The Washington Post reported the revelation.

Among the measures designed to help the Syrian rebels was a London-based satellite channel, Barada TV, which showed anti-government programming in Syria. Barada started broadcasting in April 2009, then accelerated its operations when the revolt in Syria erupted earlier this year.

Barada TV is closely connected with the Movement for Justice and Development (MJD), a Syrian exile organization based in London.

U.S. diplomatic cables revealed that the State Department has sent as much as $6 million to MJD since 2006 to run the satellite channel and to fund other anti-Assad activities inside Syria.

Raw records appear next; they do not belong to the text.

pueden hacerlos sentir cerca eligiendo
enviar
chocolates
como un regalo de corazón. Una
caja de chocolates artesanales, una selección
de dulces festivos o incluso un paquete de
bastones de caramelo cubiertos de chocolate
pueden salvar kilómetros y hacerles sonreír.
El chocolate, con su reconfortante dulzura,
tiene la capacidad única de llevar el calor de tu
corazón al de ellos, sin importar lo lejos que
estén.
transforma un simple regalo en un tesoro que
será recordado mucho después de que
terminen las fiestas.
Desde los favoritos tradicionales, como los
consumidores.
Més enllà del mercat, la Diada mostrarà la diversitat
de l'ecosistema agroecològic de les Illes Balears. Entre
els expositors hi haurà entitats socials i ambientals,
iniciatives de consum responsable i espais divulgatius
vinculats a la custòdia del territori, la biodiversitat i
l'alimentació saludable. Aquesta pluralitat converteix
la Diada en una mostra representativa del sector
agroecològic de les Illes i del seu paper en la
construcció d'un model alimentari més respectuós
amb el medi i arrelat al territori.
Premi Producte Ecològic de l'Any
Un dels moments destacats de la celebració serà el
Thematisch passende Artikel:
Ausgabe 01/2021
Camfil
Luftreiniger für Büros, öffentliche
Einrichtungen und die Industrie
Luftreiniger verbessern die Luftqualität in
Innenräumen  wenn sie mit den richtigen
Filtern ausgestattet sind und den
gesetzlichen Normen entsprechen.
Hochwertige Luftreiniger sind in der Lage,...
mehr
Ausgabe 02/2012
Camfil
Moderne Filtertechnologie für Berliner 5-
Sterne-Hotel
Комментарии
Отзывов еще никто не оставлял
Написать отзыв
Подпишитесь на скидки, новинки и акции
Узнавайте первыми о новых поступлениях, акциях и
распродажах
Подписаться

MJD, which is banned in Syria, has called explicitly Assad’s removal. U.S. diplomats have described the group’s leaders as “liberal, moderate Islamists,” some of whom are former members of Syria’s Muslim Brotherhood.

However, the Washington Post reported that people affiliated with Barada TV insist they took no money from the US government, nor do they claim any link to MJD.

“I’m not aware of anything like that,” Malik al-Abdeh, Barada TV’s London-based news director, told the newspaper.

Abdeh claimed the network receives financing from “independent Syrian businessmen.”

“If your purpose is to smear Barada TV, I don’t want to continue this conversation,” he added . “That’s all I’m going to give you.”

American financing of Syrian rebels reportedly commenced under President George W. Bush in 2005 when he ceased diplomatic ties with Damascus and has continued under the Obama administration.

Ironically, Obama has sought to re-establish relations with Assad, having appointed an ambassador to Syria for the first time in six years.

The US cables discovered by WikiLeaks indicate that in 2009 US embassy personnel become concerned after learning that Syrian intelligence agents became suspicious about US activities with opposition groups, raising fears that Obama’s efforts to pacify Assad were endangered.

Syrian officials “would undoubtedly view any U.S. funds going to illegal political groups as tantamount to supporting regime change,” read a diplomatic cable from April 2009.

“A reassessment of current U.S.-sponsored programming that supports anti-[government] factions, both inside and outside Syria, may prove productive.”

Indeed, the Assad regime has recently blamed unrest in the country to “foreign conspirators,”

However, it is unclear if US money is still being made available to Syrian opposition figures.

It is noteworthy to point out that while US officials have condemned the brutality of Syrian security forces on dissidents, Washington has not called for Assad’s overthrow.